* [Задание 1]: Перечислите все глаголы с частицей «не», которыми в тексте о романе Достоевского сказано, чего еще не сделал Раскольников.
* [Задание 2]: Продолжите текст о романе Достоевского, начав сразу после его последнего предложения.

* [Текст для анализа]:
Вот, собственно, две задачи, которые я много лет пытался решить и, смею надеяться, все-таки решил.
Понял наконец (очень далеко не сразу), что это не одна и не две, а одна и та же задача: две стороны, две грани одного и того же.
«Неопределенность» и была оттого, что Достоевский начал писать роман в форме исповеди. Отсюда-то — и вся «неопределенность»!
Нельзя, нельзя было доверять Раскольникову последнее слово о самом себе. Он его еще не заслужил, не выслужил, не выстрадал.
Достоевский сжег не что иное, как свою собственную художественную «неопределенность» в отношении к Раскольникову.

* [Фрагменты из набора данных]:
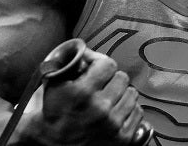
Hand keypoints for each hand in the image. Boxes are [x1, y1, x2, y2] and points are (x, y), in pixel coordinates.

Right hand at [30, 49, 144, 144]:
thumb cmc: (50, 115)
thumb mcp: (51, 85)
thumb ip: (67, 64)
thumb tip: (85, 50)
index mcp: (82, 93)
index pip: (108, 64)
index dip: (101, 63)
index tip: (96, 68)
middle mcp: (100, 108)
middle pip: (122, 77)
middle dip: (111, 79)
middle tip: (101, 85)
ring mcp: (113, 125)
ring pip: (132, 94)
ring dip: (121, 94)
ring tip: (108, 99)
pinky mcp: (122, 138)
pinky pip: (138, 112)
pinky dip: (128, 111)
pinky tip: (115, 113)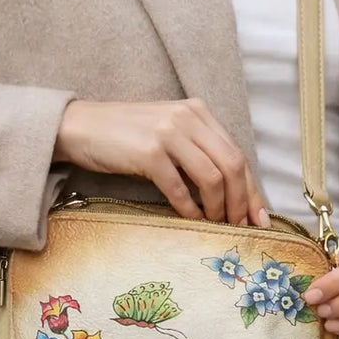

* [Письменный ответ 1]: Не заслужил, не выслужил, не выстрадал.

* [Письменный ответ 2]:
Два этих пункта («уничтожить неопределенность») вовсе не только и не столько чисто литературоведческая, чисто литературно-критическая задача — и работа. Она потребует от нас более значительных усилий, чем вначале казалось. Придется, по мере сил своих, пытаться подняться и на вершины философии и спускаться в глубины психологии, пытаться понять, что существует беспрерывно расширяющиеся горизонты на поверхности, «вверх», и, оказывается, такое понятие есть, — беспрерывно углубляющиеся горизонты «вниз».
Последняя, итоговая мысль, формула должна быть, вероятно, такой: обе задачи слились в одну, одна перешла в другую и помогла понять: потому, для того и сжег исповедь, ЧТОБЫ — «уничтожить неопределенность».
Тут на самом деле — бездна, а я только чуть-чуть в нее заглянул… Но вдруг обрадовался и — отвернулся.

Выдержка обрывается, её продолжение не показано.